[Material supplied]
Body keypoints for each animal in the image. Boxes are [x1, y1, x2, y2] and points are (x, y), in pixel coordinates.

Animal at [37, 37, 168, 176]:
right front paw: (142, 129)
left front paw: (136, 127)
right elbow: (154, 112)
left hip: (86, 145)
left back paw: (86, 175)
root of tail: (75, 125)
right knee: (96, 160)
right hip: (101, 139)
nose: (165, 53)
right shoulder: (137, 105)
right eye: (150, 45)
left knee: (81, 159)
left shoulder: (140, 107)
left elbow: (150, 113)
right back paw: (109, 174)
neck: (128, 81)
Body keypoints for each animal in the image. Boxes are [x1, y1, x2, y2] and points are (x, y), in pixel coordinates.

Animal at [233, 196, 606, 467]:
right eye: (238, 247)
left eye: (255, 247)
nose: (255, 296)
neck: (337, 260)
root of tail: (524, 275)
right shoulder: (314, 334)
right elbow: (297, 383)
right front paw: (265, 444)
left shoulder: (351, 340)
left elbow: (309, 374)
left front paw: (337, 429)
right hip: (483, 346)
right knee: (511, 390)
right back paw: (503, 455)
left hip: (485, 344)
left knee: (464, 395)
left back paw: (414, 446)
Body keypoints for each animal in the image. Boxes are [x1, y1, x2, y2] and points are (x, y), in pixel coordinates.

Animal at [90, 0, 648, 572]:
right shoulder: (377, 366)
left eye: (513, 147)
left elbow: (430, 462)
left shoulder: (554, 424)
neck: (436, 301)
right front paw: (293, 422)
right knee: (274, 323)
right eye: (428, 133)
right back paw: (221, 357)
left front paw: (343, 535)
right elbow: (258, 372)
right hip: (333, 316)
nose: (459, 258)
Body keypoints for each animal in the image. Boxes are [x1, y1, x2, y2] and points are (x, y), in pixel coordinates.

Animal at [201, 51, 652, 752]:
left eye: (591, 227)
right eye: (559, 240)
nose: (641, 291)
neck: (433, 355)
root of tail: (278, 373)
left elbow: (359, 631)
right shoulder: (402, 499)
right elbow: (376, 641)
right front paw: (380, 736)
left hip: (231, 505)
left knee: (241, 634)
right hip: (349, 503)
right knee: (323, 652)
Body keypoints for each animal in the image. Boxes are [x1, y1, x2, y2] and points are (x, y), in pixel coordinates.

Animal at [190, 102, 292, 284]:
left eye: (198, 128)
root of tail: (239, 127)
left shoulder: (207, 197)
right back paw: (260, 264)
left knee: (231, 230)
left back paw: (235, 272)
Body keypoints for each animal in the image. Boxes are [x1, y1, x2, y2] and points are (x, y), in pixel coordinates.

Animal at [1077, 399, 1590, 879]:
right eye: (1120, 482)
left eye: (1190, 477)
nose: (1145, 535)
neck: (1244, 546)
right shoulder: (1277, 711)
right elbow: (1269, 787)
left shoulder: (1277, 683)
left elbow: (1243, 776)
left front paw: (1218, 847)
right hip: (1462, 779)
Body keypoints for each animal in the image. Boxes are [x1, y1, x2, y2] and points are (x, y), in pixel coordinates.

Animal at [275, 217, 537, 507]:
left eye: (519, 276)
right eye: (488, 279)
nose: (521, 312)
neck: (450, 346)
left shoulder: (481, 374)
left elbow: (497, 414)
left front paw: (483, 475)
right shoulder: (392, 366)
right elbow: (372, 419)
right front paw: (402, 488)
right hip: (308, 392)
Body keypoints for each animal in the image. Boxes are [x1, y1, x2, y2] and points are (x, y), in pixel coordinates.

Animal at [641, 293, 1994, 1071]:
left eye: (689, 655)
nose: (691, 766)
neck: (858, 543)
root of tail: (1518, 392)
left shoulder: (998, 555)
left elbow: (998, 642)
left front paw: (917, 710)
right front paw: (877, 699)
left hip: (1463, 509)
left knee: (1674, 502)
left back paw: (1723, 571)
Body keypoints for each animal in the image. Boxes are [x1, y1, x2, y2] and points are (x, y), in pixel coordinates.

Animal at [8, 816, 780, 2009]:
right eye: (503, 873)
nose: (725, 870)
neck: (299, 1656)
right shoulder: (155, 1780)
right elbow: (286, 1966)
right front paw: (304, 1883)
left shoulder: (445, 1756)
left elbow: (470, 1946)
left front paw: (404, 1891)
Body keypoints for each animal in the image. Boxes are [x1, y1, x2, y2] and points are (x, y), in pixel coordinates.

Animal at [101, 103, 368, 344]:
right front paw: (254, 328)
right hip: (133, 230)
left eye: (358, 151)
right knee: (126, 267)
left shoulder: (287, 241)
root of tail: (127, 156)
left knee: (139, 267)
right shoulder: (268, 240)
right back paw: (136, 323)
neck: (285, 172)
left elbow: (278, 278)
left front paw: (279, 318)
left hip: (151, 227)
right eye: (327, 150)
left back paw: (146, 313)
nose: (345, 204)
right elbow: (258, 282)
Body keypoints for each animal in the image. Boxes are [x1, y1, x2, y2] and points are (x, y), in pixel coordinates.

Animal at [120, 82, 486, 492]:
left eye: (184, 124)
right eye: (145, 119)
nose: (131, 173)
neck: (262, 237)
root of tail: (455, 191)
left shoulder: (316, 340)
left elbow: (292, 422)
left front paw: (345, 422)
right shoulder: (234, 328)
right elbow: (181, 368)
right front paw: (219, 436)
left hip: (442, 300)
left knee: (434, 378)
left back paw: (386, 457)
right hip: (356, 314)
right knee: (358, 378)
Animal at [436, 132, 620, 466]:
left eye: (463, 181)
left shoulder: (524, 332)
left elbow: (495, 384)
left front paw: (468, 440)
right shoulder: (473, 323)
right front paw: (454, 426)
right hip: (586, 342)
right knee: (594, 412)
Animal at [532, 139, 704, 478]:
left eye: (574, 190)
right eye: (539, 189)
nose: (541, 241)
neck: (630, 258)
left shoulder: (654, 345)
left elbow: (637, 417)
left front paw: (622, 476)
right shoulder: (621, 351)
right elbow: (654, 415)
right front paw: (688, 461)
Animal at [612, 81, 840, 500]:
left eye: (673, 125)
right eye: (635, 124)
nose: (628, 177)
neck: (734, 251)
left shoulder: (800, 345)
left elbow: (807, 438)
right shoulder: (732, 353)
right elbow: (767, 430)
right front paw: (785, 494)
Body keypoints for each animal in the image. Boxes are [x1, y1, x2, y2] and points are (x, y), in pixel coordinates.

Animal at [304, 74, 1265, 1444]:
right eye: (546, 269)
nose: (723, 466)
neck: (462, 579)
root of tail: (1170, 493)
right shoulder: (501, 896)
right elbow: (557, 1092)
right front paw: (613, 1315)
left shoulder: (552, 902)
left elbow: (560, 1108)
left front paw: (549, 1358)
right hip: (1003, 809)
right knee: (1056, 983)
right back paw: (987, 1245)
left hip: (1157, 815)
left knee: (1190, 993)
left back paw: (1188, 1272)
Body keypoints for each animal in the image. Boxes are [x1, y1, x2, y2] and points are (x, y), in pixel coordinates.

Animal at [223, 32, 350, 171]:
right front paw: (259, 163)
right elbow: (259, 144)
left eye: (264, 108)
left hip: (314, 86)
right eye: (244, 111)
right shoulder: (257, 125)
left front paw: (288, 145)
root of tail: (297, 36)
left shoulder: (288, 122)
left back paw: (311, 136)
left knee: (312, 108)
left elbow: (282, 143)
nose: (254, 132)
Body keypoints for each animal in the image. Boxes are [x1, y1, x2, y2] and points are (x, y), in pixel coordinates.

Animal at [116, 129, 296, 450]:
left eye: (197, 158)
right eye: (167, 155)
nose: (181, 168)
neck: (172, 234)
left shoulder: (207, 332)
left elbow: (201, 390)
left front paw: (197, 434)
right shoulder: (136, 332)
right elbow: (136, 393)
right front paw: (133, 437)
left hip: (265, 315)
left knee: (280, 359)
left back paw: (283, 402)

[Task objective]
Where does "root" appear in the records above? Copy each line that holds it.

[Expected output]
root of tail: (75, 125)
root of tail: (524, 275)
root of tail: (278, 373)
root of tail: (239, 127)
root of tail: (1518, 392)
root of tail: (127, 156)
root of tail: (455, 191)
root of tail: (1170, 493)
root of tail: (297, 36)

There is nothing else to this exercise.